[DATA EXCERPTS — start]
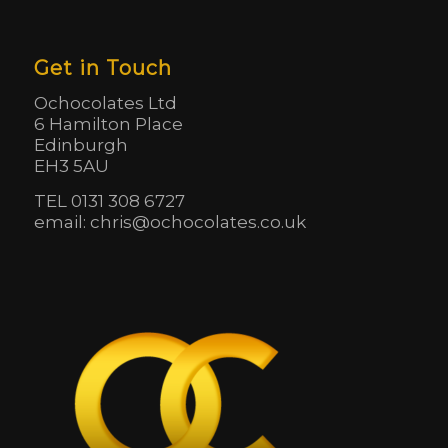
Get in Touch
Ochocolates Ltd
6 Hamilton Place
Edinburgh
EH3 5AU
TEL 0131 308 6727
email: chris@ochocolates.co.uk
[DATA EXCERPTS — finish]
REQUIREMENT
Print the entries again exactly as they appear above. Do not print the pictures.

RESPONSE TO THE EXERCISE
Get in Touch
Ochocolates Ltd
6 Hamilton Place
Edinburgh
EH3 5AU
TEL 0131 308 6727
email: chris@ochocolates.co.uk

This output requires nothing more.